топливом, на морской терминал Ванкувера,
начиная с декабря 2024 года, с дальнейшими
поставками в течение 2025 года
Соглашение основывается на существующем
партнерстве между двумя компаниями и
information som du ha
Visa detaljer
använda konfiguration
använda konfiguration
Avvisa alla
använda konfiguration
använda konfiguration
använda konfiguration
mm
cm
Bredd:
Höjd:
##############################
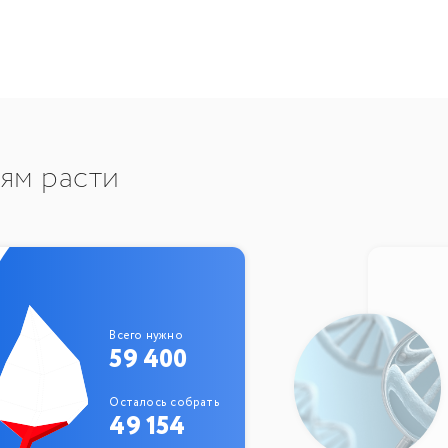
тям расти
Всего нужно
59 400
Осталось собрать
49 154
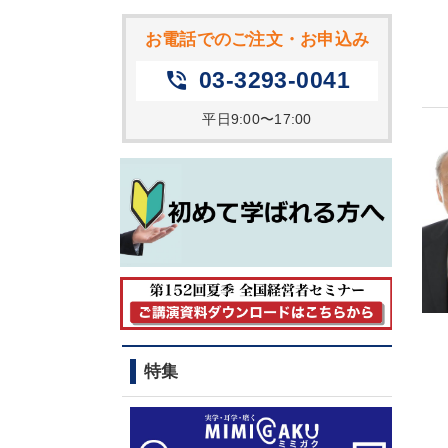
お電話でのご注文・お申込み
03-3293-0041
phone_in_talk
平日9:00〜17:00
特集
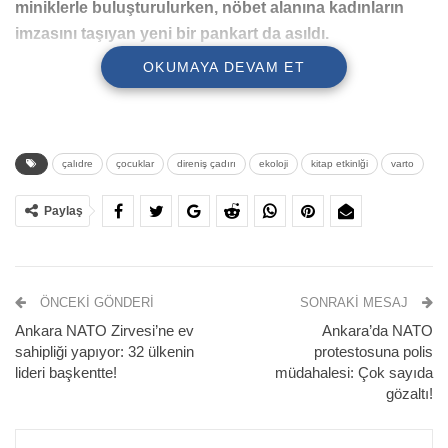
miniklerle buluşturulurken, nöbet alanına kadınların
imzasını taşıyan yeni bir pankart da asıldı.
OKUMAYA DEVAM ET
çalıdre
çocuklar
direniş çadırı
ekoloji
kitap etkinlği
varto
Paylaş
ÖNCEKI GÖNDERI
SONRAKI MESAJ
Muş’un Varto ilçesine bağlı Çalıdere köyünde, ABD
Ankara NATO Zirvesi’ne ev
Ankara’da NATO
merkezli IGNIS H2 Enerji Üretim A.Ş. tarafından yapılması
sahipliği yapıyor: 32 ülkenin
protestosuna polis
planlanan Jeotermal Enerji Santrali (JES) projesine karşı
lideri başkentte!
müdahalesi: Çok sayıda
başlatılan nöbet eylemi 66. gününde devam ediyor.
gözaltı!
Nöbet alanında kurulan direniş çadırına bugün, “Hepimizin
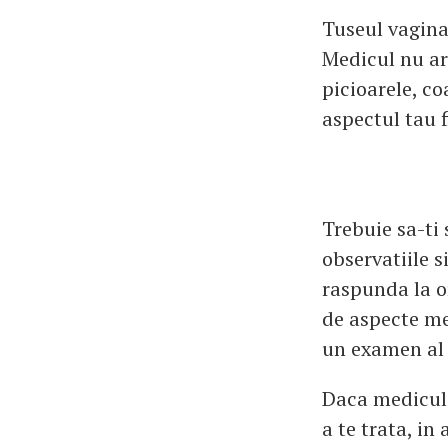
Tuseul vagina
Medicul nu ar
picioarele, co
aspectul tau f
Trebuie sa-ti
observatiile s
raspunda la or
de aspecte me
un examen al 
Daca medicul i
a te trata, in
##############################
- ACTION ITEM
Count the lines in the items that contain the string "NATO", matching case exactly, and reply with the number alone.

- EXERCISE RESPONSE
2